Top of EXERCISE INPUT
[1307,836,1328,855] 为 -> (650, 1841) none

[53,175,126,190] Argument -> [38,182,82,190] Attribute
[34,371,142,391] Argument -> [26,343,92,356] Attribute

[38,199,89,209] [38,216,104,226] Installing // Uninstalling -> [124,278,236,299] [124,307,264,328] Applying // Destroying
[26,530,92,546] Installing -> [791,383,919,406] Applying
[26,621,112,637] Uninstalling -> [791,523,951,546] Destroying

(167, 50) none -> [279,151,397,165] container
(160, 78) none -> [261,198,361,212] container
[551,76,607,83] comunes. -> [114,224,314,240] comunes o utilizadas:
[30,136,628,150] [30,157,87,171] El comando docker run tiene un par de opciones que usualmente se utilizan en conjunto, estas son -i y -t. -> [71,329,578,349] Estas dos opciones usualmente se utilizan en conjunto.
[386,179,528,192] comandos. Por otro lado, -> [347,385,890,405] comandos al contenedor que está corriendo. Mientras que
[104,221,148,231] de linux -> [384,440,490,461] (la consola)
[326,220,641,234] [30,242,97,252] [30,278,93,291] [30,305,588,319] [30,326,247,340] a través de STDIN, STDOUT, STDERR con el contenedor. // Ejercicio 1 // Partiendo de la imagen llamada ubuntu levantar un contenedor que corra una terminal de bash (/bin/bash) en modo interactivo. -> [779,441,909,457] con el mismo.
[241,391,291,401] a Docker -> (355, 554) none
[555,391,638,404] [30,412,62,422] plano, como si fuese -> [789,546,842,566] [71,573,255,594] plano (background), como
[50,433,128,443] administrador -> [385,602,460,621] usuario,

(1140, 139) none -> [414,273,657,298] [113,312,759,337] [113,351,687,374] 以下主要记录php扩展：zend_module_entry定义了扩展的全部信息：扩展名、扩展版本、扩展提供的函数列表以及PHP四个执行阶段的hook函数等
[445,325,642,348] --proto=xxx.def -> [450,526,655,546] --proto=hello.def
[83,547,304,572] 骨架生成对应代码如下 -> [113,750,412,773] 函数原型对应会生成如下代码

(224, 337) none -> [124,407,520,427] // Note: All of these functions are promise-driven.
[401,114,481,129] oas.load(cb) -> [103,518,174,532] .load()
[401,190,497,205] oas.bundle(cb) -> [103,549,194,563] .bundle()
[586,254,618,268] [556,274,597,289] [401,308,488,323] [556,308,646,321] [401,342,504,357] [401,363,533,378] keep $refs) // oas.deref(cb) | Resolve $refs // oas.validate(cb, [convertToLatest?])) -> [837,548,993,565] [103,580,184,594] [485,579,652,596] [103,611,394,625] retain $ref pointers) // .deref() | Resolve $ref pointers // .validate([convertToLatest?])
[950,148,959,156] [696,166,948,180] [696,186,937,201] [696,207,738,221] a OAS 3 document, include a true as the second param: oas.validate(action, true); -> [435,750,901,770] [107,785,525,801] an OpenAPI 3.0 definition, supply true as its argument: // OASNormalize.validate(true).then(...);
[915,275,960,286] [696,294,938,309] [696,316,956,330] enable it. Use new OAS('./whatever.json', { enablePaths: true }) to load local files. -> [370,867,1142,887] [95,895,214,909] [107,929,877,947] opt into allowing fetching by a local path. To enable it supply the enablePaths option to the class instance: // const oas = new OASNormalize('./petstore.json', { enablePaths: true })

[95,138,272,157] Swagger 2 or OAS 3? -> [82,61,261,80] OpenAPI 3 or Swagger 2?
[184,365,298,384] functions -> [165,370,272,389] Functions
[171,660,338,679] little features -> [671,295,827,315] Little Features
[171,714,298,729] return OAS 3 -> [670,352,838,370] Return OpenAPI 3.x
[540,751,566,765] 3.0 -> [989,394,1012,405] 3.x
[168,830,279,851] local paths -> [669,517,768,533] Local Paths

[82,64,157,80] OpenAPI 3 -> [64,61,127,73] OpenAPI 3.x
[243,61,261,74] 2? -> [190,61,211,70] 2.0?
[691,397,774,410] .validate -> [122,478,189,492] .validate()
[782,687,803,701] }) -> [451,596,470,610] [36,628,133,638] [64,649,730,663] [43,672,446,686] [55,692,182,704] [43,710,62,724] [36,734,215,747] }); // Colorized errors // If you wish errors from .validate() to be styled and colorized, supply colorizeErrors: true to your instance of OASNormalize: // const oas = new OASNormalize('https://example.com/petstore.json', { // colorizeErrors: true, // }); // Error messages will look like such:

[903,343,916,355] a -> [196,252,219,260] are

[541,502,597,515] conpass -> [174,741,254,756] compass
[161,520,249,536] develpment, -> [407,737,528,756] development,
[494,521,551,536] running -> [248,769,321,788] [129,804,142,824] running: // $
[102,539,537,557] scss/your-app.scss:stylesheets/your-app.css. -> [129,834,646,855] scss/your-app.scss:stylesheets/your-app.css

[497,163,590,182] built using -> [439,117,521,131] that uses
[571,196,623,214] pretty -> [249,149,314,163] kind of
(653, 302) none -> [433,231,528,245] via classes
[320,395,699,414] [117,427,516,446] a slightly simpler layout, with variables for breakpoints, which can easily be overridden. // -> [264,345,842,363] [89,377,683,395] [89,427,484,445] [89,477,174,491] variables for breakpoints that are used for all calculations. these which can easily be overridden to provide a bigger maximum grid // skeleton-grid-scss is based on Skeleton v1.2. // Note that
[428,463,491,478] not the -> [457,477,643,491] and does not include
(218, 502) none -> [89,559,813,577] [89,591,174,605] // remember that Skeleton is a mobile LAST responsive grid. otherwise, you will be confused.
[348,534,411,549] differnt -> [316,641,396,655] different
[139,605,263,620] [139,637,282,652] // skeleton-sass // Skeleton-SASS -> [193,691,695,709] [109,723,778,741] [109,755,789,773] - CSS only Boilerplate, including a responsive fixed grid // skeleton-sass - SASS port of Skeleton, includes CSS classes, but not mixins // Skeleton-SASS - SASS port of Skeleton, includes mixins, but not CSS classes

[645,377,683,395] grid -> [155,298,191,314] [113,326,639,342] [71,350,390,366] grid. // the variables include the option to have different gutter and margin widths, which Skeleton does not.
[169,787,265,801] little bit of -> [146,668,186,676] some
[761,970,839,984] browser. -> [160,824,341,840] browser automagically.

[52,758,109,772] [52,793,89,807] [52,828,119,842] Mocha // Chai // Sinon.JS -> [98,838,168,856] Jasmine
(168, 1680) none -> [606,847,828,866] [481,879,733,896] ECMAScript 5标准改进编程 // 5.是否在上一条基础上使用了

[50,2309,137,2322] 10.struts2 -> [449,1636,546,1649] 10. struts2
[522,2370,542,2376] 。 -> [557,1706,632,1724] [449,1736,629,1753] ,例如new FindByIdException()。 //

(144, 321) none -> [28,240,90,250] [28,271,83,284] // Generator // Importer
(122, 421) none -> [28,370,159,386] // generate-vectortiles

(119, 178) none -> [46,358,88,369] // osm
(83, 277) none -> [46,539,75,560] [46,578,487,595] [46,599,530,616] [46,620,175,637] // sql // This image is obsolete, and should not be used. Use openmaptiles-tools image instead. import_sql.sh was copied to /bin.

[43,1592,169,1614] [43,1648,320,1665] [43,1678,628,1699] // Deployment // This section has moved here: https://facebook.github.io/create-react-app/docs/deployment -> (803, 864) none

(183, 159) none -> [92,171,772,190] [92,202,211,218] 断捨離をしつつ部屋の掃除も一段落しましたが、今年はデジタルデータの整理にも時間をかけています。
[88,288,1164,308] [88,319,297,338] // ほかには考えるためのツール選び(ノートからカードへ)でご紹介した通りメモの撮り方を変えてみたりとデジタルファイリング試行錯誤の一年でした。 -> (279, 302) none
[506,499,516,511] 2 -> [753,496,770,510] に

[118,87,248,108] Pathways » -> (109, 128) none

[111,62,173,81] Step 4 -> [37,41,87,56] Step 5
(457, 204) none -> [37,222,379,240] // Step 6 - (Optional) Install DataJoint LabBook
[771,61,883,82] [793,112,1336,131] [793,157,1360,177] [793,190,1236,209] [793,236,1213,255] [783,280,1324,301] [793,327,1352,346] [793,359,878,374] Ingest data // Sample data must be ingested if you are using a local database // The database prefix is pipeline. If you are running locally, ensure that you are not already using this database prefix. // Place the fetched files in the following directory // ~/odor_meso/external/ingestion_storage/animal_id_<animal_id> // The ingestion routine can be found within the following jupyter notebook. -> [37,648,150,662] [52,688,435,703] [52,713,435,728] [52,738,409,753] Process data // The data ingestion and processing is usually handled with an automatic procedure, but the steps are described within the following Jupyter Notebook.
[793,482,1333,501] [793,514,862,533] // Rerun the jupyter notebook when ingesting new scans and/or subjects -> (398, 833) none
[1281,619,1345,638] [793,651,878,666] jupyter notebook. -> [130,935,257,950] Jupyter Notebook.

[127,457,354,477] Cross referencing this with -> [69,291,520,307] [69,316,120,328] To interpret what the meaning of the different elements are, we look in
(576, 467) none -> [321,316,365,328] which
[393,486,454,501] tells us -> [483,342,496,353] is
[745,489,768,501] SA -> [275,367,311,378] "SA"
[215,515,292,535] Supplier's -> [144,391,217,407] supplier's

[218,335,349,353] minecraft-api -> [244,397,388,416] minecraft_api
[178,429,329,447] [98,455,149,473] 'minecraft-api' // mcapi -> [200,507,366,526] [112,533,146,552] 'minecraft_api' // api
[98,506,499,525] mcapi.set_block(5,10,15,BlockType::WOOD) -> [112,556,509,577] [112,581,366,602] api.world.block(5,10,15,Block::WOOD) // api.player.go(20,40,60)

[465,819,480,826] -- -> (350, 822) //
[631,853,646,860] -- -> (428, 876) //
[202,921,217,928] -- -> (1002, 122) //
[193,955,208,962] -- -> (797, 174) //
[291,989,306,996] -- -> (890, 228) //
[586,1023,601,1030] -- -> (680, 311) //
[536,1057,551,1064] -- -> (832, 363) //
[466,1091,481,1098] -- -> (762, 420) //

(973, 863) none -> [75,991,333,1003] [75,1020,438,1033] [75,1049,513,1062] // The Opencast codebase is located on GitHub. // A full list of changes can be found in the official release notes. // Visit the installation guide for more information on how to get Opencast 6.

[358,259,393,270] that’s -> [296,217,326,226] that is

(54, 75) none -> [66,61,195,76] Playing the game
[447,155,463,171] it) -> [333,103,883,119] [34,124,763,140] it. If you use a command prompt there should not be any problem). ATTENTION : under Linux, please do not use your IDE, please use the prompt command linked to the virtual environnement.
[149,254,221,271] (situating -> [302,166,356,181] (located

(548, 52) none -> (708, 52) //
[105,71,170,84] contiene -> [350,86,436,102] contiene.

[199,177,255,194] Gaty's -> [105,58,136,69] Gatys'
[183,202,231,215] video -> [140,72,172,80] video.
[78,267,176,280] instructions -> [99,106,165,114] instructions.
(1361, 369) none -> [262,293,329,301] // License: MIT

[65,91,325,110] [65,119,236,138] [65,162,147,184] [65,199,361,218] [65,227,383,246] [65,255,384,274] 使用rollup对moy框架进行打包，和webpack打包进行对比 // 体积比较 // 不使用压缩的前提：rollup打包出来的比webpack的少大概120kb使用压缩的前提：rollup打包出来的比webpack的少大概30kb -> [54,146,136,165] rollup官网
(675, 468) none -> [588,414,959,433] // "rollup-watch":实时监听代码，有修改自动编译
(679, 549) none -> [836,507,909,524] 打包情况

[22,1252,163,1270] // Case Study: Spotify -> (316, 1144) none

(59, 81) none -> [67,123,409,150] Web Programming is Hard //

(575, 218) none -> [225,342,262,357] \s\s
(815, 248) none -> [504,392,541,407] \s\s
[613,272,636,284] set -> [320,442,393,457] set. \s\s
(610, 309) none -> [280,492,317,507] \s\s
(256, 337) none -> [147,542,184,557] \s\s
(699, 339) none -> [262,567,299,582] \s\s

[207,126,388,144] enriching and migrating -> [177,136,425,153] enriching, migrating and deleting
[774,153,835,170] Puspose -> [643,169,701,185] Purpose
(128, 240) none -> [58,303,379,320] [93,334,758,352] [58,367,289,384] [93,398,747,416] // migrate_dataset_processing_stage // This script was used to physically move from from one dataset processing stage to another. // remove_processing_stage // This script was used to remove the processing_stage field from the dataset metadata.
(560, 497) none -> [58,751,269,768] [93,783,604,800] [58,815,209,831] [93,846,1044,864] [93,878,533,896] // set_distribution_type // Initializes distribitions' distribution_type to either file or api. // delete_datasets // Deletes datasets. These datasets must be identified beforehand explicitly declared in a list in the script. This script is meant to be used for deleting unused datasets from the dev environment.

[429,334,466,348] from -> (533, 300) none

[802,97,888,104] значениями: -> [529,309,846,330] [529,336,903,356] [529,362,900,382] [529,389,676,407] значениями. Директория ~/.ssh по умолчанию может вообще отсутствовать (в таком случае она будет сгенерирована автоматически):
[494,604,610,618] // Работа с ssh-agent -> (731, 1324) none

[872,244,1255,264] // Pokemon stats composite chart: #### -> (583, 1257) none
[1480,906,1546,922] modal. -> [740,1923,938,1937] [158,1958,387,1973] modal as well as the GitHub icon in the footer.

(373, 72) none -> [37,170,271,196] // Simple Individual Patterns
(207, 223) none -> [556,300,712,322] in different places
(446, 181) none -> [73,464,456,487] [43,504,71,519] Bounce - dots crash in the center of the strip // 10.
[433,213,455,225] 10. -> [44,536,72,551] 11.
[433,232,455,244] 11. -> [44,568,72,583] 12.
Bottom of EXERCISE INPUT
When you reach the line with "[26,530,92,546] Installing ->" in the records above, start writing out lines exactly, and stop once the line with "[30,136,628,150] [30,157,87,171] El" has been written; include nothing else.

[26,530,92,546] Installing -> [791,383,919,406] Applying
[26,621,112,637] Uninstalling -> [791,523,951,546] Destroying

(167, 50) none -> [279,151,397,165] container
(160, 78) none -> [261,198,361,212] container
[551,76,607,83] comunes. -> [114,224,314,240] comunes o utilizadas:
[30,136,628,150] [30,157,87,171] El comando docker run tiene un par de opciones que usualmente se utilizan en conjunto, estas son -i y -t. -> [71,329,578,349] Estas dos opciones usualmente se utilizan en conjunto.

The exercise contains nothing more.